As 'unfair' as it is that some people have good parents and others don't, you don't fix it by decreasing or devaluing the opportunities for those with good parents... but by elevating those without them. We do both, but in most other societies around the world, they don't. They 'track' their children based on their capabilities... and PART of those capabilities is the support system they have. It's not 'fair' in one sense, but unless you're willing to aggressively take children away from not only unworthy parents, but also merely unfortunate ones... you can't fix the problem by focusing on fairness.

Each situation is unique and I can't give a good analogy for that reason, but I think if we put more emphasis on valuable skills like repairing all the the things that engineers develop, we'd vastly improve not only the lives of those unfortunate children, but their children's lives. Instead we seem to focus on bypassing these valuable skills and going straight to college... which is fine for some, but only serves to create unnecessary debt and frustration for others... often perpetuating the problem. The idea that 'everyone needs to go to college' is the wrong solution to the wrong problem. The better solution is to focus on each child having more opportunity than their parents alone gave them.... and not on giving everyone the identical opportunity.
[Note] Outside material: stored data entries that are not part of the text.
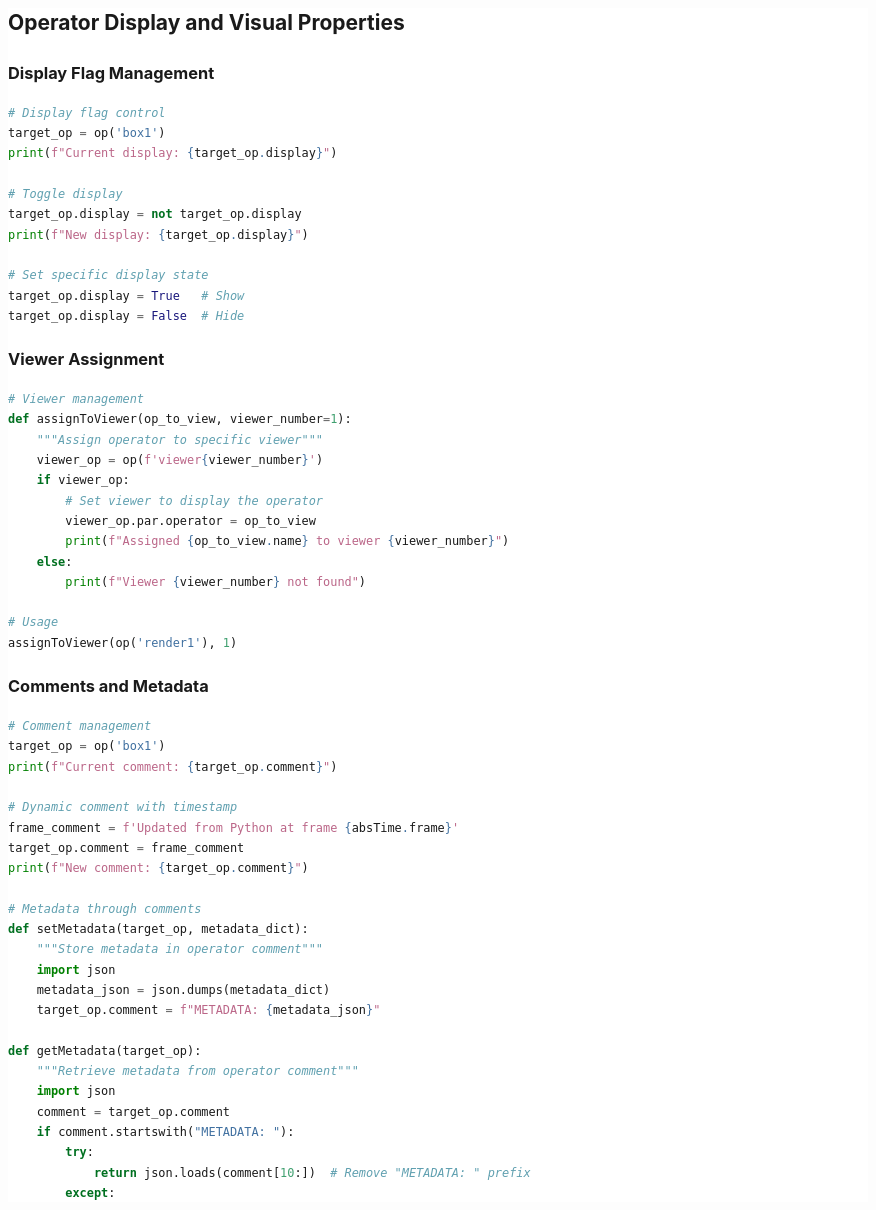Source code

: 
## Operator Display and Visual Properties

### Display Flag Management

```python
# Display flag control
target_op = op('box1')
print(f"Current display: {target_op.display}")

# Toggle display
target_op.display = not target_op.display
print(f"New display: {target_op.display}")

# Set specific display state
target_op.display = True   # Show
target_op.display = False  # Hide
```

### Viewer Assignment

```python
# Viewer management
def assignToViewer(op_to_view, viewer_number=1):
    """Assign operator to specific viewer"""
    viewer_op = op(f'viewer{viewer_number}')
    if viewer_op:
        # Set viewer to display the operator
        viewer_op.par.operator = op_to_view
        print(f"Assigned {op_to_view.name} to viewer {viewer_number}")
    else:
        print(f"Viewer {viewer_number} not found")

# Usage
assignToViewer(op('render1'), 1)
```

### Comments and Metadata

```python
# Comment management
target_op = op('box1')
print(f"Current comment: {target_op.comment}")

# Dynamic comment with timestamp
frame_comment = f'Updated from Python at frame {absTime.frame}'
target_op.comment = frame_comment
print(f"New comment: {target_op.comment}")

# Metadata through comments
def setMetadata(target_op, metadata_dict):
    """Store metadata in operator comment"""
    import json
    metadata_json = json.dumps(metadata_dict)
    target_op.comment = f"METADATA: {metadata_json}"

def getMetadata(target_op):
    """Retrieve metadata from operator comment"""
    import json
    comment = target_op.comment
    if comment.startswith("METADATA: "):
        try:
            return json.loads(comment[10:])  # Remove "METADATA: " prefix
        except:
```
I'm with you on being against tracking. I think trying to compare US to European stats and trying to approach their metrics for success is foolish and undermines the social mobility which America tries to afford everyone. I've asked my Mom about this topic on several occasions and even she at 62 years old still has a hard time acknowledging that life as a ward of the state might have been better than staying with her alcoholic single mom living in the projects. If we aren't going to take the kids then we should do like NJ GATA said; provides clothes, food and after-school recreation and tutoring, hell even year round school for students in these situations to minimize the amount of time they have to spend with their parents.

(04-20-2015 02:01 PM)Kaplony Wrote:  The problem with that is we have created several generations where the government has taken care of them from cradle to grave while they make no effort whatsoever to improve their situation. It's almost to the point where we are creating kids who have government dependence in their DNA. How are you going to get a person who knows the government is going to take care of them no matter what to put forth the effort and discipline to not only complete a technical training program but to follow it up with actually working for a living? Especially when in many cases they can collect their government benefits while earning money by illicit means and live better than they could working honestly?

I think you have to show the kids that there is a world outside of the frame of reference they are currently in the is within reach. For kids in the inner city, a simple trip to the park where they can play can be an eye opening experience. You have to free them of the burdens that might have been placed upon them by their family situation (taking care of siblings and sometimes parents) and give them a brief respite for where they can care about themselves.